Objective Surgery induces a catabolic response with stress hormone release and insulin resistance. The aim of this study was to assess the effect of pre-operative carbohydrate administration on grip strength, gastrointestinal function and hospital stay following elective colorectal surgery.
Methods Thirty-six patients undergoing elective colonic resection were randomized into one of three groups. Group 1 were fasted; Group 2 were given pre-operative oral water, Group 3 received equivalent volumes of a Maltodextrin drink. Time to first flatus, first bowel movement and hospital stay were recorded. Muscle strength was measured pre-operatively, and on alternate days thereafter until discharge using a grip strength dynamometer.
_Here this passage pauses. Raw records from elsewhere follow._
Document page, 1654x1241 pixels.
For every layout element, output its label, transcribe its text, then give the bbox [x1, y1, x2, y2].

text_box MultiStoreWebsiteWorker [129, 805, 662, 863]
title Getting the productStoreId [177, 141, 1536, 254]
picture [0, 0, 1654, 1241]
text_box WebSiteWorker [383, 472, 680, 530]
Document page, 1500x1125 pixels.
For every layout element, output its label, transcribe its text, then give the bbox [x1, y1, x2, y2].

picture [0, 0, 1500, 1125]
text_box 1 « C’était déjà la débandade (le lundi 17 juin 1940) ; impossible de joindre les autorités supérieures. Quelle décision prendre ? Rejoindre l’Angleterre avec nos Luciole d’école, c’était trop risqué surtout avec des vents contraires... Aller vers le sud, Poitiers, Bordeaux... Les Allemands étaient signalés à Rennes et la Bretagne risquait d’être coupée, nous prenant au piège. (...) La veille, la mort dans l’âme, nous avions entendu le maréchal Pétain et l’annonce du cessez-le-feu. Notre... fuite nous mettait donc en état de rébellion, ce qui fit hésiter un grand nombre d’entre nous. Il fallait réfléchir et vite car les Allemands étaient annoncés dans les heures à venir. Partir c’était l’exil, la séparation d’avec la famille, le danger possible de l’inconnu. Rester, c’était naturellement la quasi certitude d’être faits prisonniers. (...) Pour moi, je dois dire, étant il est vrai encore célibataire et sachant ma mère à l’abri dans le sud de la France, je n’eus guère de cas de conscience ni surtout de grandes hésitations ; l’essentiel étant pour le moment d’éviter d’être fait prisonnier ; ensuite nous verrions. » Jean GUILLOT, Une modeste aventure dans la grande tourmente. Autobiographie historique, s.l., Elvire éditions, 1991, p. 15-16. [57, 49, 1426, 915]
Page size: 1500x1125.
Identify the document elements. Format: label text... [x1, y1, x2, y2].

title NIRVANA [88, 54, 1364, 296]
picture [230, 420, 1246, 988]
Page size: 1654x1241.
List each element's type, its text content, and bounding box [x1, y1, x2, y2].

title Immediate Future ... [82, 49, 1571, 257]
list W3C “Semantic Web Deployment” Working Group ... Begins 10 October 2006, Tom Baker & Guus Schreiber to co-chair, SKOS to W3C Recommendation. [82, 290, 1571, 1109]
Results Patients in the carbohydrate group had a median postoperative hospital stay of 7.5 days compared with 13 days in the water group (P > 0.01) and 10 days in the fasted group (P = 0.06). The median time postsurgery to first flatus was 3 days for both the fasted and water groups compared with 1.5 days in the carbohydrate group (P = 0.13). First bowel movement occurred on day 3 in the carbohydrate group, day 4 in the fasting group and day 5 in the water group. The fasted group showed a significant reduction in postoperative grip strength (P < 0.05) with a median drop of 10% at discharge. Neither the water nor the carbohydrate groups showed significant reductions in muscle strength.
Conclusion We found that pre-operative administration of oral carbohydrate leads to a significantly reduced postoperative hospital stay, and a trend towards earlier return of gut function when compared with fasting or supplementary water.